Dataset entries:

====

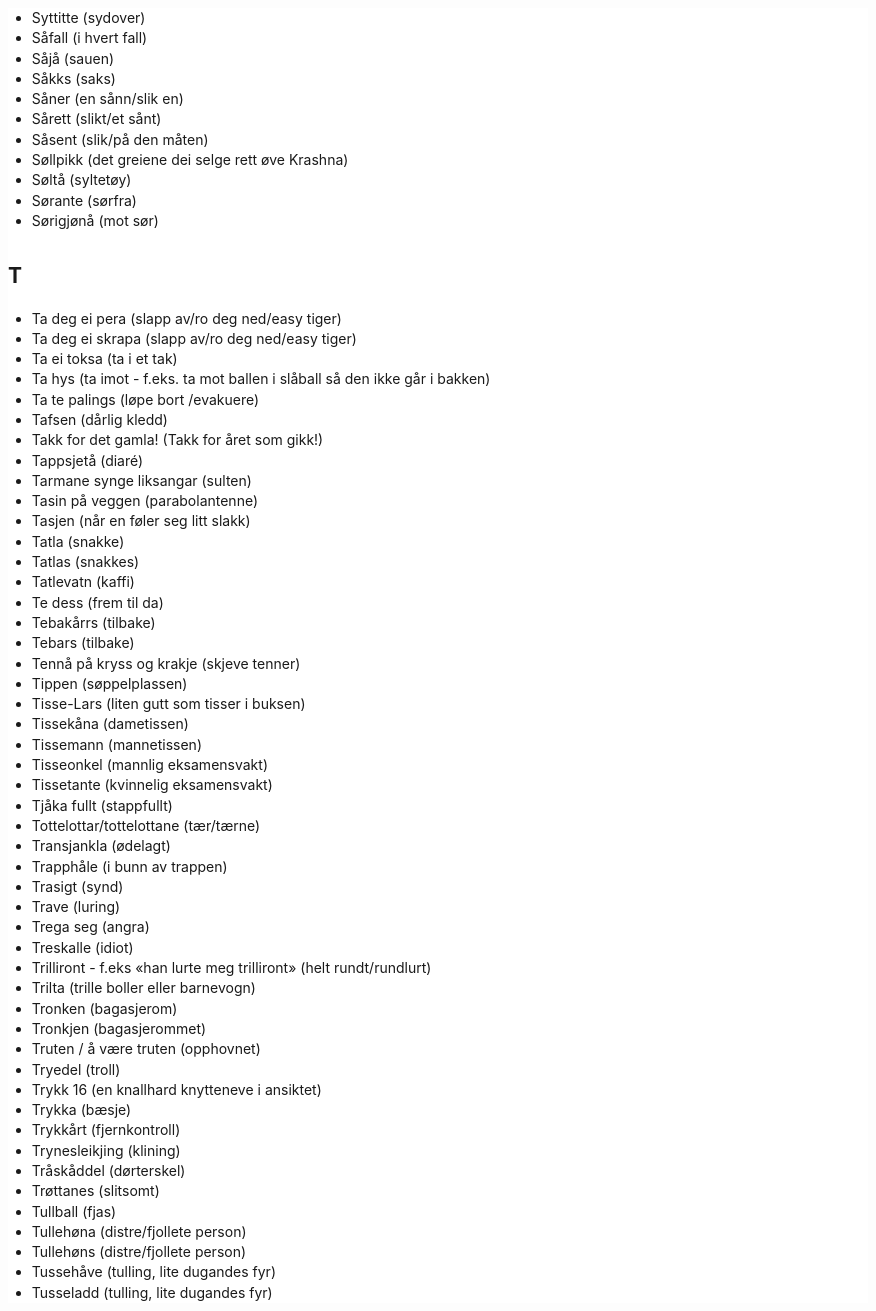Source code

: - Syttitte (sydover)
- Såfall (i hvert fall)
- Såjå (sauen)
- Såkks (saks)
- Såner (en sånn/slik en)
- Sårett (slikt/et sånt)
- Såsent (slik/på den måten)
- Søllpikk (det greiene dei selge rett øve Krashna)
- Søltå (syltetøy)
- Sørante (sørfra)
- Sørigjønå (mot sør)

## T

- Ta deg ei pera (slapp av/ro deg ned/easy tiger)
- Ta deg ei skrapa (slapp av/ro deg ned/easy tiger)
- Ta ei toksa (ta i et tak)
- Ta hys (ta imot - f.eks. ta mot ballen i slåball så den ikke går i bakken)
- Ta te palings (løpe bort /evakuere)
- Tafsen (dårlig kledd)
- Takk for det gamla! (Takk for året som gikk!)
- Tappsjetå (diaré)
- Tarmane synge liksangar (sulten)
- Tasin på veggen (parabolantenne)
- Tasjen (når en føler seg litt slakk)
- Tatla (snakke)
- Tatlas (snakkes)
- Tatlevatn (kaffi)
- Te dess (frem til da)
- Tebakårrs (tilbake)
- Tebars (tilbake)
- Tennå på kryss og krakje (skjeve tenner)
- Tippen (søppelplassen)
- Tisse-Lars (liten gutt som tisser i buksen)
- Tissekåna (dametissen)
- Tissemann (mannetissen)
- Tisseonkel (mannlig eksamensvakt)
- Tissetante (kvinnelig eksamensvakt)
- Tjåka fullt (stappfullt)
- Tottelottar/tottelottane (tær/tærne)
- Transjankla (ødelagt)
- Trapphåle (i bunn av trappen)
- Trasigt (synd)
- Trave (luring)
- Trega seg (angra)
- Treskalle (idiot)
- Trilliront - f.eks «han lurte meg trilliront» (helt rundt/rundlurt)
- Trilta (trille boller eller barnevogn)
- Tronken (bagasjerom)
- Tronkjen (bagasjerommet)
- Truten / å være truten (opphovnet)
- Tryedel (troll)
- Trykk 16 (en knallhard knytteneve i ansiktet)
- Trykka (bæsje)
- Trykkårt (fjernkontroll)
- Trynesleikjing (klining)
- Tråskåddel (dørterskel)
- Trøttanes (slitsomt)
- Tullball (fjas)
- Tullehøna (distre/fjollete person)
- Tullehøns (distre/fjollete person)
- Tussehåve (tulling, lite dugandes fyr)
- Tusseladd (tulling, lite dugandes fyr)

====

Work instructions: Extract the source text from every listing above and copy its lines with no changes. Leave the pictures out of your answer.

Response:
Source code

: - Syttitte (sydover)
- Såfall (i hvert fall)
- Såjå (sauen)
- Såkks (saks)
- Såner (en sånn/slik en)
- Sårett (slikt/et sånt)
- Såsent (slik/på den måten)
- Søllpikk (det greiene dei selge rett øve Krashna)
- Søltå (syltetøy)
- Sørante (sørfra)
- Sørigjønå (mot sør)

## T

- Ta deg ei pera (slapp av/ro deg ned/easy tiger)
- Ta deg ei skrapa (slapp av/ro deg ned/easy tiger)
- Ta ei toksa (ta i et tak)
- Ta hys (ta imot - f.eks. ta mot ballen i slåball så den ikke går i bakken)
- Ta te palings (løpe bort /evakuere)
- Tafsen (dårlig kledd)
- Takk for det gamla! (Takk for året som gikk!)
- Tappsjetå (diaré)
- Tarmane synge liksangar (sulten)
- Tasin på veggen (parabolantenne)
- Tasjen (når en føler seg litt slakk)
- Tatla (snakke)
- Tatlas (snakkes)
- Tatlevatn (kaffi)
- Te dess (frem til da)
- Tebakårrs (tilbake)
- Tebars (tilbake)
- Tennå på kryss og krakje (skjeve tenner)
- Tippen (søppelplassen)
- Tisse-Lars (liten gutt som tisser i buksen)
- Tissekåna (dametissen)
- Tissemann (mannetissen)
- Tisseonkel (mannlig eksamensvakt)
- Tissetante (kvinnelig eksamensvakt)
- Tjåka fullt (stappfullt)
- Tottelottar/tottelottane (tær/tærne)
- Transjankla (ødelagt)
- Trapphåle (i bunn av trappen)
- Trasigt (synd)
- Trave (luring)
- Trega seg (angra)
- Treskalle (idiot)
- Trilliront - f.eks «han lurte meg trilliront» (helt rundt/rundlurt)
- Trilta (trille boller eller barnevogn)
- Tronken (bagasjerom)
- Tronkjen (bagasjerommet)
- Truten / å være truten (opphovnet)
- Tryedel (troll)
- Trykk 16 (en knallhard knytteneve i ansiktet)
- Trykka (bæsje)
- Trykkårt (fjernkontroll)
- Trynesleikjing (klining)
- Tråskåddel (dørterskel)
- Trøttanes (slitsomt)
- Tullball (fjas)
- Tullehøna (distre/fjollete person)
- Tullehøns (distre/fjollete person)
- Tussehåve (tulling, lite dugandes fyr)
- Tusseladd (tulling, lite dugandes fyr)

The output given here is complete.